PASSAGE:
+-------+

Hi Aneela,

My (little to no) understanding of how to make it work is to use
hbase.security.authentication property set to kerberos (see [1]).

Spark on YARN uses it to get the tokens for Hive, HBase et al (see
[2]). It happens when Client starts conversation to YARN RM (see [3]).

You should not do that yourself (and BTW you've got a typo in
spark.yarn.security.tokens.habse.enabled setting). I think that the
entire code you pasted matches the code Spark's doing itself before
requesting resources from YARN.

Give it a shot and report back since I've never worked in such a
configuration and would love improving in this (security) area.
Thanks!

+-------+

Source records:
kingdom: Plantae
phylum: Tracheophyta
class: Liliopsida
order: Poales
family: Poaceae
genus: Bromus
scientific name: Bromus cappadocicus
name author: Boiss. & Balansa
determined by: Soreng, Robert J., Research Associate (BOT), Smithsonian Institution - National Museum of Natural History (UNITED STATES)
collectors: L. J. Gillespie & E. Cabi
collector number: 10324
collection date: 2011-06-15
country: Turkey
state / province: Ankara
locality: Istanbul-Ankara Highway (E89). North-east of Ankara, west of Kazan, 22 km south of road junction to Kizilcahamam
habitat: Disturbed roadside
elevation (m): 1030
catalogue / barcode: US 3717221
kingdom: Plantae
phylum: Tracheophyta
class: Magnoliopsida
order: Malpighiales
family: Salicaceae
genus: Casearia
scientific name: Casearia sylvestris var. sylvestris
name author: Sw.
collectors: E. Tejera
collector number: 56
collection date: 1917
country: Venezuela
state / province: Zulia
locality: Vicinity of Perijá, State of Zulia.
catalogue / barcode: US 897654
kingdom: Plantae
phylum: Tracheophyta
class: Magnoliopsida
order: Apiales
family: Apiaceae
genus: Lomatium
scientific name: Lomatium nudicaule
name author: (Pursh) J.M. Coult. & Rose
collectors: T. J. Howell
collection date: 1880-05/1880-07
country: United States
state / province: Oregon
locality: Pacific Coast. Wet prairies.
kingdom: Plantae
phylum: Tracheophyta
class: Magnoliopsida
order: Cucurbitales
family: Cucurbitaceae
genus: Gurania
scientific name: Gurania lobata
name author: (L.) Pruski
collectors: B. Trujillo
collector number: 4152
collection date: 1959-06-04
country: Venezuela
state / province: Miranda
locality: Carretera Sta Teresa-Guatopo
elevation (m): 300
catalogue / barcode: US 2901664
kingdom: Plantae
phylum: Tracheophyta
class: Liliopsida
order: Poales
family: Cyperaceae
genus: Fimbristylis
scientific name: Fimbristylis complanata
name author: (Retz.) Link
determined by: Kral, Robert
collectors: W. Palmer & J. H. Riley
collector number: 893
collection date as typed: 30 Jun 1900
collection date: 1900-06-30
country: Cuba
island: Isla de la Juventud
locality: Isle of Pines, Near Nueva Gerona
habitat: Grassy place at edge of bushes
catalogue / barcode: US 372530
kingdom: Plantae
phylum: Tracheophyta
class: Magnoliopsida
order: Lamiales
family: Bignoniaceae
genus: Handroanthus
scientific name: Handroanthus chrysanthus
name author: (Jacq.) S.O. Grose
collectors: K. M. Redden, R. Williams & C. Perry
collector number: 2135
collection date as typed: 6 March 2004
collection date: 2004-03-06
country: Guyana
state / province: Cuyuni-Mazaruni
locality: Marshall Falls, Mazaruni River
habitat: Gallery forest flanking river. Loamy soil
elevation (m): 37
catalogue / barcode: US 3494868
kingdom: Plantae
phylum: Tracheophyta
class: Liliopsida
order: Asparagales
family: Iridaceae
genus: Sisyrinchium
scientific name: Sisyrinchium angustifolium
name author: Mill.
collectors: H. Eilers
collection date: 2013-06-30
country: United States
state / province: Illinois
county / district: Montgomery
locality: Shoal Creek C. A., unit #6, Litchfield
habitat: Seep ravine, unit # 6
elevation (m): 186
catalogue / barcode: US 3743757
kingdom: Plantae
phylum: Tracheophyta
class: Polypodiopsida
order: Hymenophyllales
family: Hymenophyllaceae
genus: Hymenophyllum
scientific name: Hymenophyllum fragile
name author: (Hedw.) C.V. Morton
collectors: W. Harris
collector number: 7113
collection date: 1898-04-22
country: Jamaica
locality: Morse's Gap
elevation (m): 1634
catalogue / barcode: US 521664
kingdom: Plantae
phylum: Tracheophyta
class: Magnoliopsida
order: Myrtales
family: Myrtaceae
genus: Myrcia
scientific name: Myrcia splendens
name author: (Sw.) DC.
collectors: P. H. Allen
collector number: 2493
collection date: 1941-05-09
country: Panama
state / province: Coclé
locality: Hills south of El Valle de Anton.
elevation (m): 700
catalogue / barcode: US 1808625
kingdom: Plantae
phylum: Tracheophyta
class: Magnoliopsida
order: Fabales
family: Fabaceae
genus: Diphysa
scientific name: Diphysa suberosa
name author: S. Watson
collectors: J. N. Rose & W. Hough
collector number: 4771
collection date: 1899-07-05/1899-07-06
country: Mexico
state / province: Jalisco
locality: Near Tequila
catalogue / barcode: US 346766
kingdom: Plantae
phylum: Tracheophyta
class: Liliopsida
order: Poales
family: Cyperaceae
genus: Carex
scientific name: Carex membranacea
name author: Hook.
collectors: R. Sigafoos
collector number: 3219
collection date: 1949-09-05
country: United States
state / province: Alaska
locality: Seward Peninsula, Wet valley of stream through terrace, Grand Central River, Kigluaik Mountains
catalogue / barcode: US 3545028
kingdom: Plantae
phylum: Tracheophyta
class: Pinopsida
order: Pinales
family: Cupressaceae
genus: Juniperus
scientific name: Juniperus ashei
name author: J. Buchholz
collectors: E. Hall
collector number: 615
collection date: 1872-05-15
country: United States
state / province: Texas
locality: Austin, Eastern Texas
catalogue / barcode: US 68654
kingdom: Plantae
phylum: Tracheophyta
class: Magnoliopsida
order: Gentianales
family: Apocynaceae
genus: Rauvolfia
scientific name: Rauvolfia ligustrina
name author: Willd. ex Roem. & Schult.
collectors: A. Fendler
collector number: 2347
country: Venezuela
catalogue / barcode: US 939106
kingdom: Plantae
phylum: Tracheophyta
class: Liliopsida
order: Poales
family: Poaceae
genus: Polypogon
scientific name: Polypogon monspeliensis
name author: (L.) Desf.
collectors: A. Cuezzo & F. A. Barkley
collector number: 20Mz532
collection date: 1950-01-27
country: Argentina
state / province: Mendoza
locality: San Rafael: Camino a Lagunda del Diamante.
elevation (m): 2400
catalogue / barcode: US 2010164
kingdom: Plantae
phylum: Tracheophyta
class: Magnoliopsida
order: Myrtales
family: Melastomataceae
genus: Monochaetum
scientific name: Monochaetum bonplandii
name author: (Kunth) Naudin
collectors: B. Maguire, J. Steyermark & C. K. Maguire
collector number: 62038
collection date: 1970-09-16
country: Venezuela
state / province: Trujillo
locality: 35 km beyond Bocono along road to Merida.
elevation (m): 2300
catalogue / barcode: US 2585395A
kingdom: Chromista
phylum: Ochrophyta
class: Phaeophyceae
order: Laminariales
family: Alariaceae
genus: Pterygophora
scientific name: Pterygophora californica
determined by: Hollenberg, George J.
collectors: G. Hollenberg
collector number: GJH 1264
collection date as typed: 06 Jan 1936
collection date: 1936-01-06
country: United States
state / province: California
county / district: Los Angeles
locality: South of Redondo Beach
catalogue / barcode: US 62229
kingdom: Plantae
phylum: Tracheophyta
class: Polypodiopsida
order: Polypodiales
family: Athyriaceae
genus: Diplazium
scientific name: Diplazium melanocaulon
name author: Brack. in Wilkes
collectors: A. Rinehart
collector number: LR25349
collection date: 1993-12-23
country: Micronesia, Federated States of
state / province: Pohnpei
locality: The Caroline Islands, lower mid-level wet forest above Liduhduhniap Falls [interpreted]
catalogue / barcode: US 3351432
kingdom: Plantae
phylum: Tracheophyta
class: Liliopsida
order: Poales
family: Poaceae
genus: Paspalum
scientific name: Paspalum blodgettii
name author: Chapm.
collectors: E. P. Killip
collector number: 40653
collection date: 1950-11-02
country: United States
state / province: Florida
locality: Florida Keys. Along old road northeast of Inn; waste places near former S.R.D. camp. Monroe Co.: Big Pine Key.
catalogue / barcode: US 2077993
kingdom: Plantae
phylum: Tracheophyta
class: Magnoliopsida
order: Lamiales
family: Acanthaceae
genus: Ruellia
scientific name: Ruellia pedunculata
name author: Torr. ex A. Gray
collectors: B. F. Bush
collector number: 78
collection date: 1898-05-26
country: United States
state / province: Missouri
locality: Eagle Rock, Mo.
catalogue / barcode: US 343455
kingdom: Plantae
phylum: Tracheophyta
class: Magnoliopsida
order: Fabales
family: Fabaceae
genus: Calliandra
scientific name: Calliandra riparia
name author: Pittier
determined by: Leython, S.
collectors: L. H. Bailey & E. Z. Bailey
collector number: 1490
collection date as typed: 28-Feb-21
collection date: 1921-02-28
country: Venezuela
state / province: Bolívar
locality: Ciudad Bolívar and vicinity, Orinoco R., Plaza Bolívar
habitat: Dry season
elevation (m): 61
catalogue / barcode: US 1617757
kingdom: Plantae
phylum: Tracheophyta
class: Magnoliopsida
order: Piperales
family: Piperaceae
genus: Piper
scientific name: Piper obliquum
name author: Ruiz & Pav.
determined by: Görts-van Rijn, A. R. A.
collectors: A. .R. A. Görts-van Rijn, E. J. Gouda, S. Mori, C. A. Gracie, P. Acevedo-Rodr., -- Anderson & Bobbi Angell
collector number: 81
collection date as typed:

+-------+

WRITTEN TASKS:
- A) Answer these questions about the Spark on YARN message:
(i) What value does the message say the hbase.security.authentication property should be set to?
(ii) When does the message say Spark on YARN gets the tokens for Hive, HBase and the rest?
(iii) Which setting does the message say contains a typo?
- B) Reproduce word for word the stretch of the Spark on YARN message from "My (little to" through "RM (see [3]).".
- C) Carry on the Spark on YARN message from its last line.

RESPONSES TO THE TASKS:
- A)
(i) kerberos
(ii) When Client starts conversation to YARN RM.
(iii) spark.yarn.security.tokens.habse.enabled

- B)
My (little to no) understanding of how to make it work is to use
hbase.security.authentication property set to kerberos (see [1]).

Spark on YARN uses it to get the tokens for Hive, HBase et al (see
[2]). It happens when Client starts conversation to YARN RM (see [3]).

- C)
[1] 
http://www.cloudera.com/documentation/enterprise/5-5-x/topics/cdh_sg_hbase_authentication.html#concept_zyz_vg5_nt__section_s1l_nwv_ls
[2] 
https://github.com/apache/spark/blob/master/yarn/src/main/scala/org/apache/spark/deploy/yarn/security/HBaseCredentialProvider.scala#L58
[3] 
https://github.com/apache/spark/blob/master/yarn/src/main/scala/org/apache/spark/deploy/yarn/Client.scala#L396

Pozdrawiam,
Jacek Laskowski
----
https://medium.com/@jaceklaskowski/
Mastering Apache Spark 2.0 http://bit.ly/mastering-apache-spark
Follow me at https://twitter.com/jaceklaskowski


On Fri, Aug 12, 2016 at 11:30 PM, Aneela Saleem <ane...@platalytics.com> wrote:
> Thanks for your response Jacek!
>
> Here is the code, how spark accesses HBase:
> System.setProperty("java.security.krb5.conf", "/etc/krb5.conf");
> System.setProperty("java.security.auth.login.config",
> "/etc/hbase/conf/zk-jaas.conf");
> val hconf = HBaseConfiguration.create()
> val tableName = "emp"
> hconf.set("hbase.zookeeper.quorum", "hadoop-master")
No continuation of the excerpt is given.